Abstract
The mechanical coupling between a planet and its atmosphere enables the
conversion of seismic waves into infrasound waves, i.e. low-frequency
pressure perturbations (< 20Hz), which propagate to the upper
atmosphere. Since the characteristics of the seismically-induced
pressure perturbations are connected to their seismic counterparts, they
provide a unique opportunity to investigate the atmospheric and interior
structures of a planet or to constrain source properties. However, in
Earth’s remote regions, deploying seismic or infrasound networks at the
surface can be a difficult task. Stratospheric balloon platforms
equipped with pressure sensors have therefore gained interest since they
provide a unique and inexpensive way to record pressure signals in the
atmosphere with a low noise level. Yet, infrasound observations of
Earthquakes on balloon platforms have never been reported in the
literature. In this study, we investigate the seismo-acoustic wavefield
generated by the aftershocks of the 2019 Ridgecrest sequence and other
regional low-magnitude Earthquakes on July 22 and August 9, 2019 using
four free-flying balloons equipped with pressure sensors.

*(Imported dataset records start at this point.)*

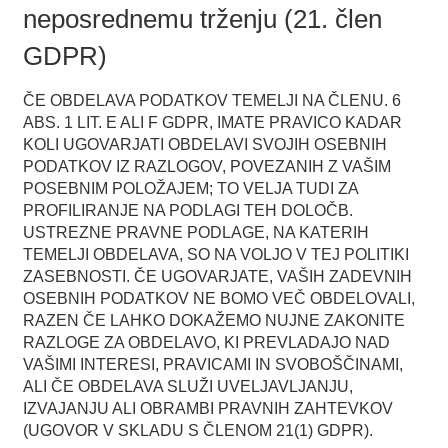
neposrednemu trženju (21. člen
GDPR)
ČE OBDELAVA PODATKOV TEMELJI NA ČLENU. 6
ABS. 1 LIT. E ALI F GDPR, IMATE PRAVICO KADAR
KOLI UGOVARJATI OBDELAVI SVOJIH OSEBNIH
PODATKOV IZ RAZLOGOV, POVEZANIH Z VAŠIM
POSEBNIM POLOŽAJEM; TO VELJA TUDI ZA
PROFILIRANJE NA PODLAGI TEH DOLOČB.
USTREZNE PRAVNE PODLAGE, NA KATERIH
TEMELJI OBDELAVA, SO NA VOLJO V TEJ POLITIKI
ZASEBNOSTI. ČE UGOVARJATE, VAŠIH ZADEVNIH
OSEBNIH PODATKOV NE BOMO VEČ OBDELOVALI,
RAZEN ČE LAHKO DOKAŽEMO NUJNE ZAKONITE
RAZLOGE ZA OBDELAVO, KI PREVLADAJO NAD
VAŠIMI INTERESI, PRAVICAMI IN SVOBOŠČINAMI,
ALI ČE OBDELAVA SLUŽI UVELJAVLJANJU,
IZVAJANJU ALI OBRAMBI PRAVNIH ZAHTEVKOV
(UGOVOR V SKLADU S ČLENOM 21(1) GDPR).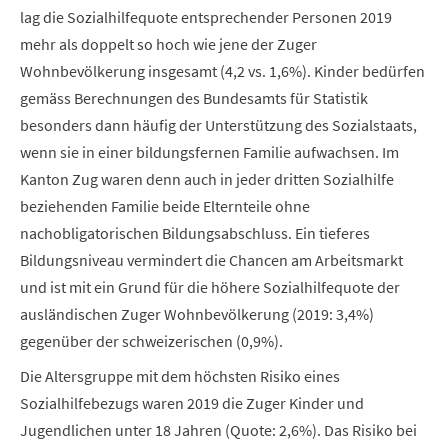
lag die Sozialhilfequote entsprechender Personen 2019
mehr als doppelt so hoch wie jene der Zuger
Wohnbevölkerung insgesamt (4,2 vs. 1,6%). Kinder bedürfen
gemäss Berechnungen des Bundesamts für Statistik
besonders dann häufig der Unterstützung des Sozialstaats,
wenn sie in einer bildungsfernen Familie aufwachsen. Im
Kanton Zug waren denn auch in jeder dritten Sozialhilfe
beziehenden Familie beide Elternteile ohne
nachobligatorischen Bildungsabschluss. Ein tieferes
Bildungsniveau vermindert die Chancen am Arbeitsmarkt
und ist mit ein Grund für die höhere Sozialhilfequote der
ausländischen Zuger Wohnbevölkerung (2019: 3,4%)
gegenüber der schweizerischen (0,9%).
Die Altersgruppe mit dem höchsten Risiko eines
Sozialhilfebezugs waren 2019 die Zuger Kinder und
Jugendlichen unter 18 Jahren (Quote: 2,6%). Das Risiko bei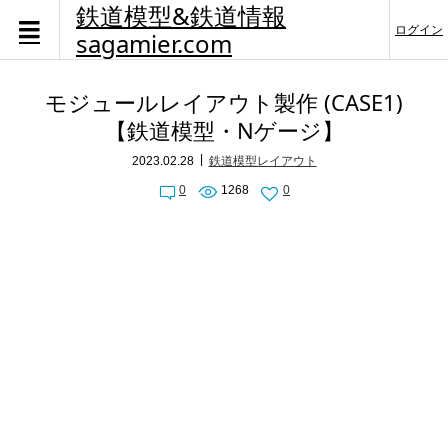
鉄道模型&鉄道情報
ログイン
sagamier.com
モジュールレイアウト製作 (CASE1)
【鉄道模型・Nゲージ】
2023.02.28
鉄道模型レイアウト
0
1268
0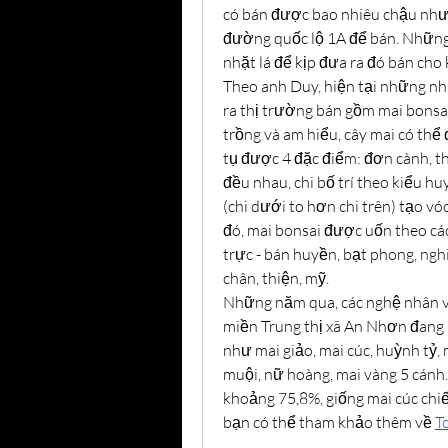
có bán được bao nhiêu chậu nhưng
đường quốc lộ 1A để bán. Những n
nhặt lá để kịp đưa ra đó bán cho 
Theo anh Duy, hiện tại những nh
ra thị trường bán gồm mai bonsai
trồng và am hiểu, cây mai có thể 
tụ được 4 đặc điểm: đơn cành, thưa
đều nhau, chi bố trí theo kiểu huy
(chi dưới to hơn chi trên) tạo vóc
đó, mai bonsai được uốn theo các
trực - bán huyền, bạt phong, ng
chân, thiện, mỹ.
Những năm qua, các nghệ nhân và
miền Trung thị xã An Nhơn đang n
như mai giảo, mai cúc, huỳnh tỷ, 
muội, nữ hoàng, mai vàng 5 cánh…
khoảng 75,8%, giống mai cúc chiế
bạn có thể tham khảo thêm về 
T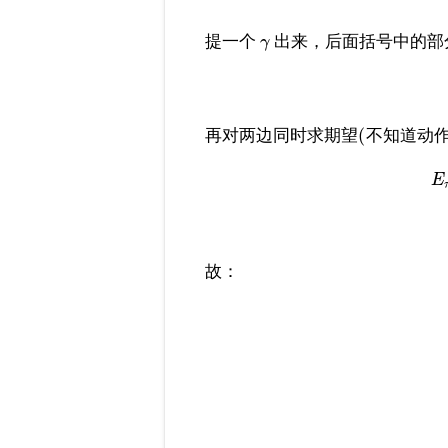
提一个
出来，后面括号中的部
γ
(
再对两边同时求期望
不知道动
E
故：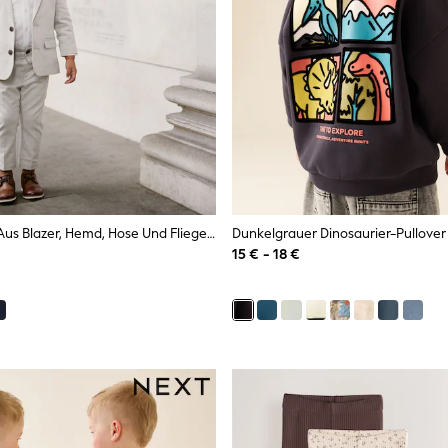
Neutral - Set Aus Blazer, Hemd, Hose Und Fliege (3M.–12J.)
15 € - 18 €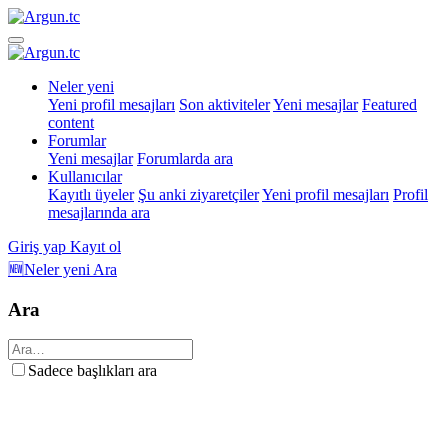
Neler yeni
Yeni profil mesajları
Son aktiviteler
Yeni mesajlar
Featured
content
Forumlar
Yeni mesajlar
Forumlarda ara
Kullanıcılar
Kayıtlı üyeler
Şu anki ziyaretçiler
Yeni profil mesajları
Profil
mesajlarında ara
Giriş yap
Kayıt ol
🆕Neler yeni
Ara
Ara
Sadece başlıkları ara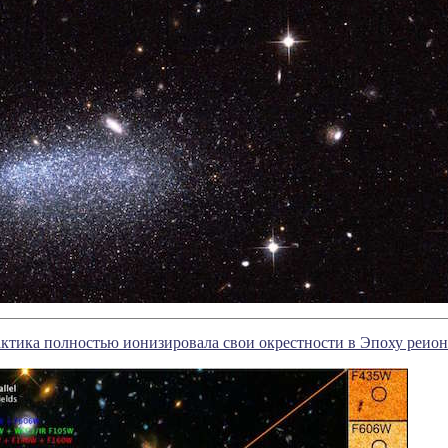
актика полностью ионизировала свои окрестности в Эпоху реио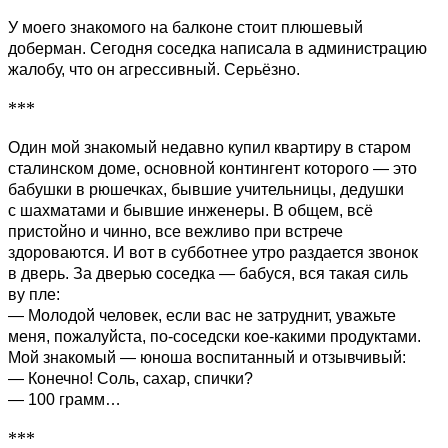
У моего знакомого на балконе стоит плюшевый
доберман. Сегодня соседка написала в администрацию
жалобу, что он агрессивный. Серьёзно.
***
Один мой знакомый недавно купил квартиру в старом
сталинском доме, основной контингент которого — это
бабушки в рюшечках, бывшие учительницы, дедушки
с шахматами и бывшие инженеры. В общем, всё
пристойно и чинно, все вежливо при встрече
здороваются. И вот в субботнее утро раздается звонок
в дверь. За дверью соседка — бабуся, вся такая силь
ву пле:
— Молодой человек, если вас не затруднит, уважьте
меня, пожалуйста, по-соседски кое-какими продуктами.
Мой знакомый — юноша воспитанный и отзывчивый:
— Конечно! Соль, сахар, спички?
— 100 грамм…
***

We observed a
strong signal coherence after the largest event between seismic motions
at the surface and balloon pressure variations which matches our
numerical simulations. A first atmospheric earthquake detection is
crucial to demonstrate the viability of this novel technique to monitor
infrasound from natural and artificial seismicity on Earth, and the
study of seismic activity on planets such as Venus.